Content starts

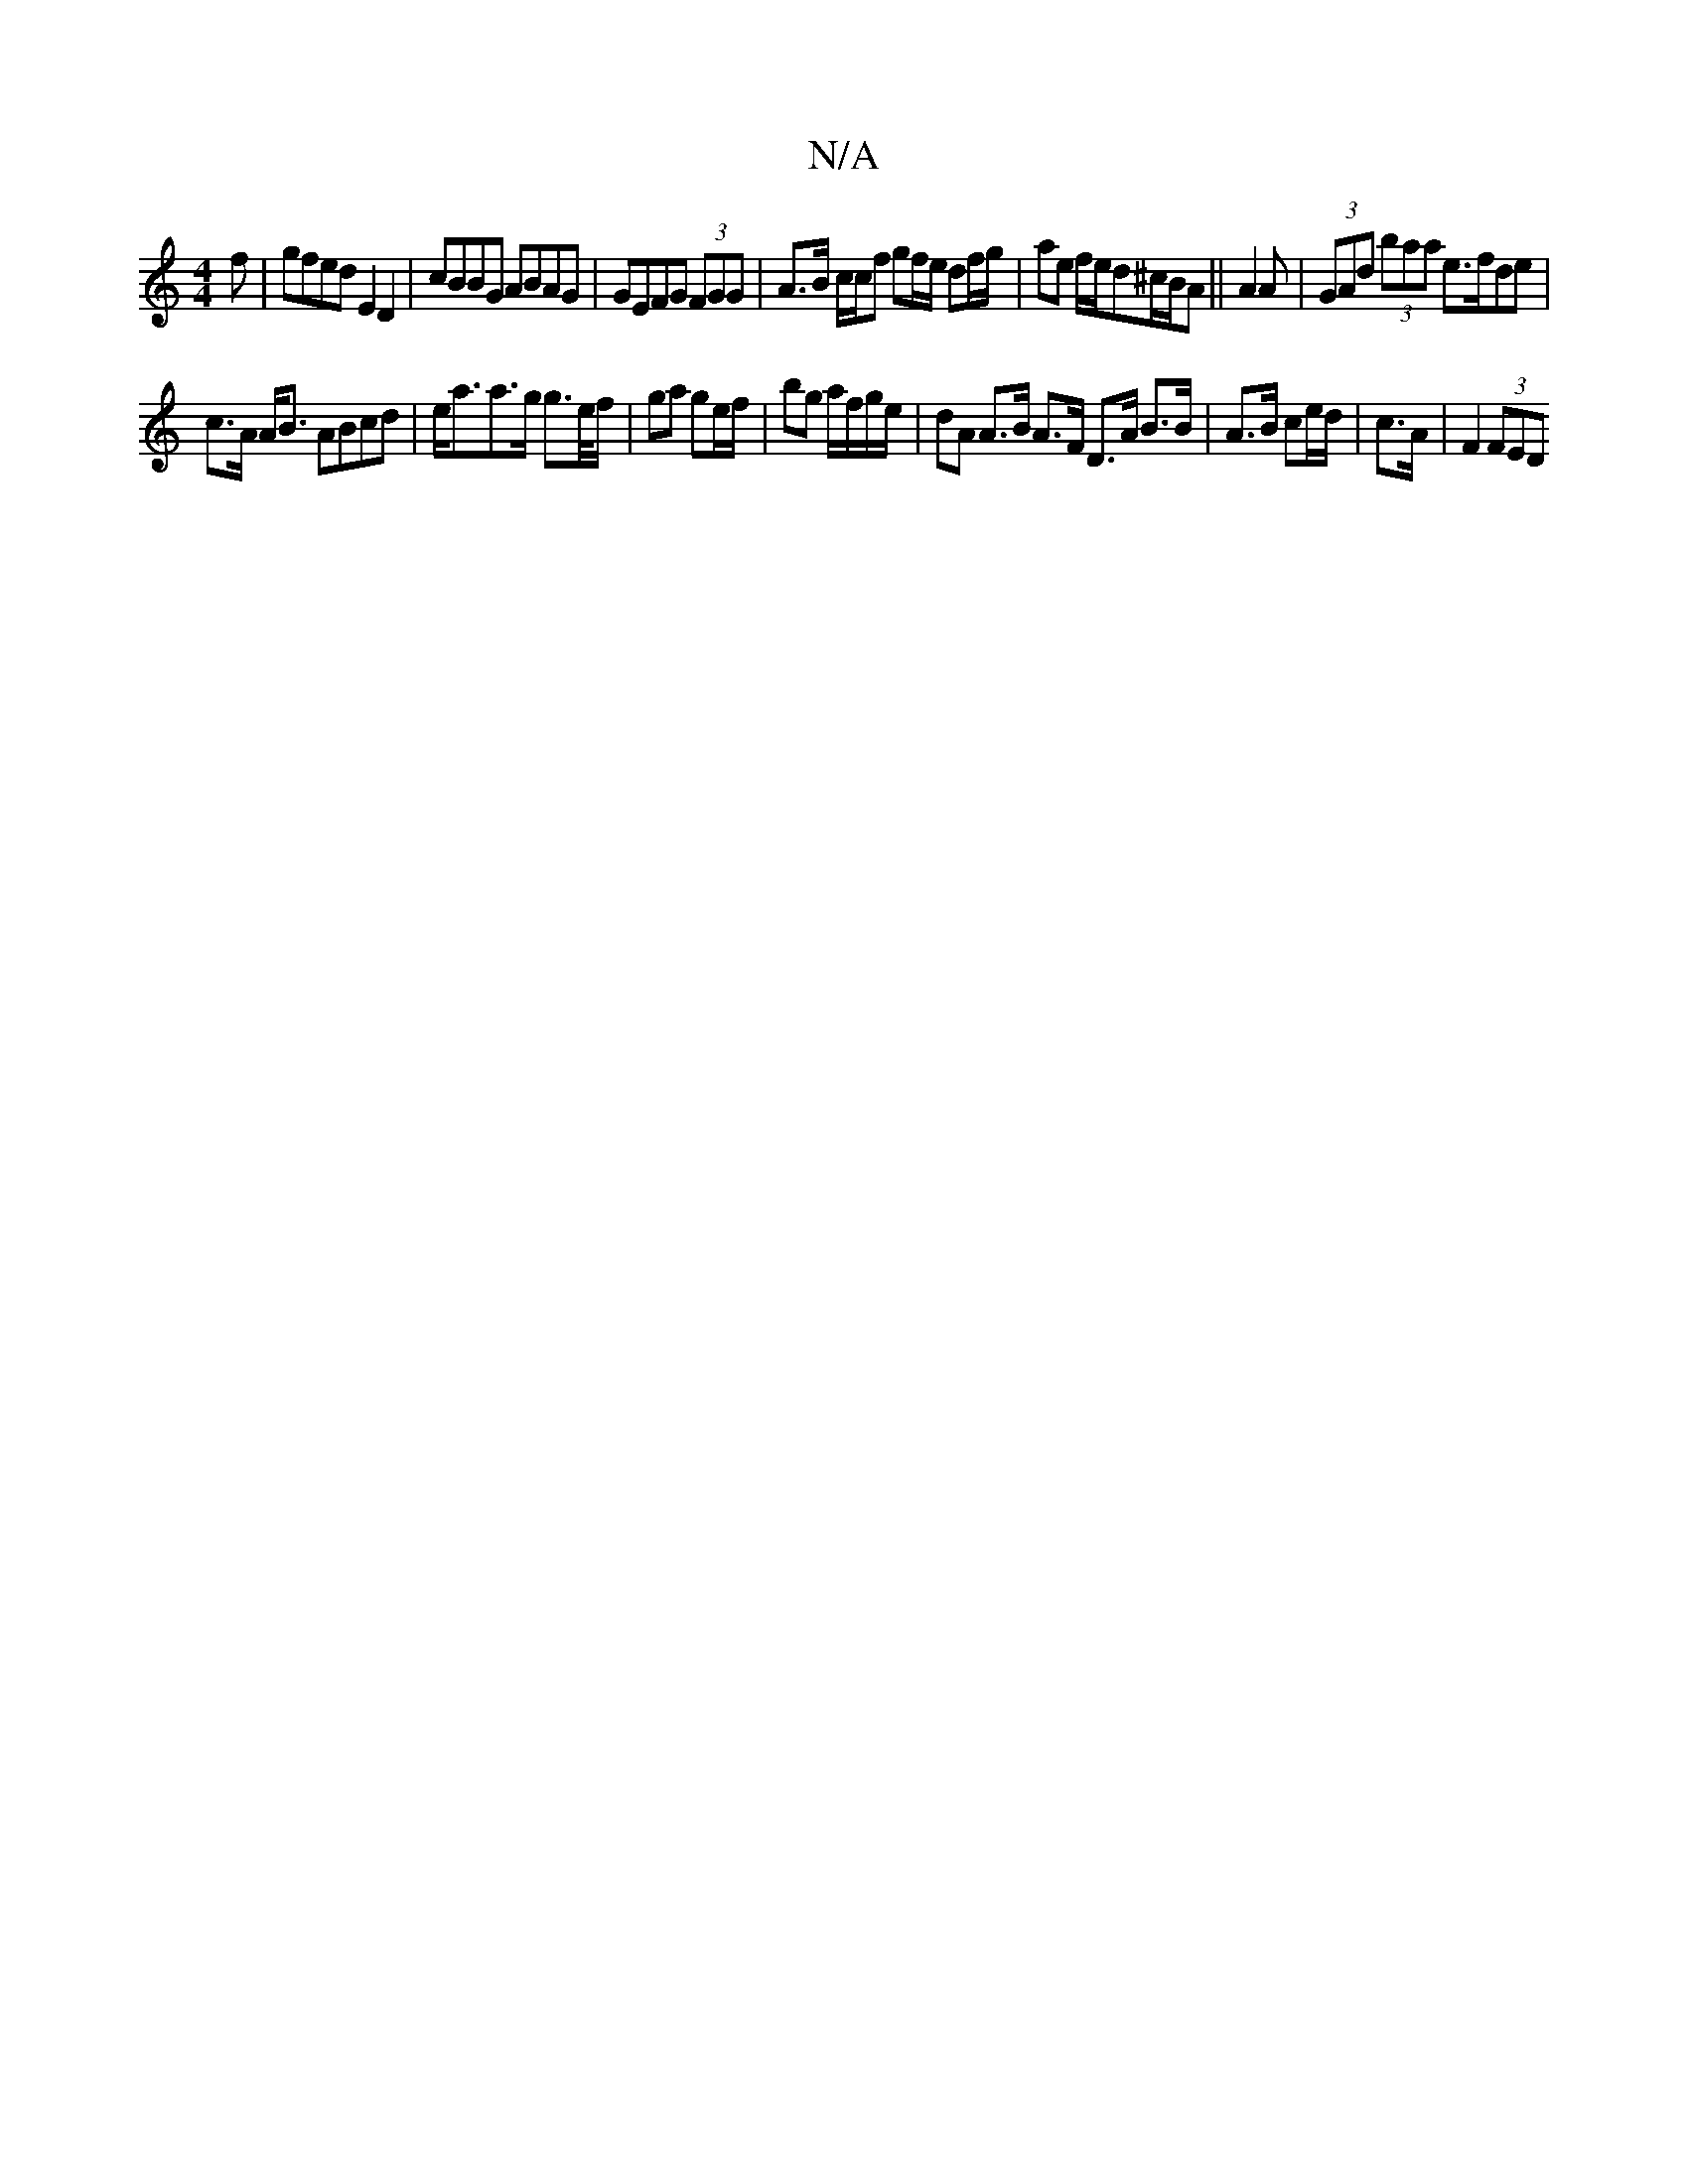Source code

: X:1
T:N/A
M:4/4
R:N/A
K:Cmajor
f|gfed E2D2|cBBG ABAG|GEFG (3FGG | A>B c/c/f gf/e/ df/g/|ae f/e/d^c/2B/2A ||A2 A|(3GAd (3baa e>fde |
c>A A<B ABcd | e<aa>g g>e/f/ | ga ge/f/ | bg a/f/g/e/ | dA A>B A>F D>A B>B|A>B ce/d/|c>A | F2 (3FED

Content ends

Return the complete material above exactly, with no picture.

Exercise answer |
Source code

: X:1
T:N/A
M:4/4
R:N/A
K:Cmajor
f|gfed E2D2|cBBG ABAG|GEFG (3FGG | A>B c/c/f gf/e/ df/g/|ae f/e/d^c/2B/2A ||A2 A|(3GAd (3baa e>fde |
c>A A<B ABcd | e<aa>g g>e/f/ | ga ge/f/ | bg a/f/g/e/ | dA A>B A>F D>A B>B|A>B ce/d/|c>A | F2 (3FED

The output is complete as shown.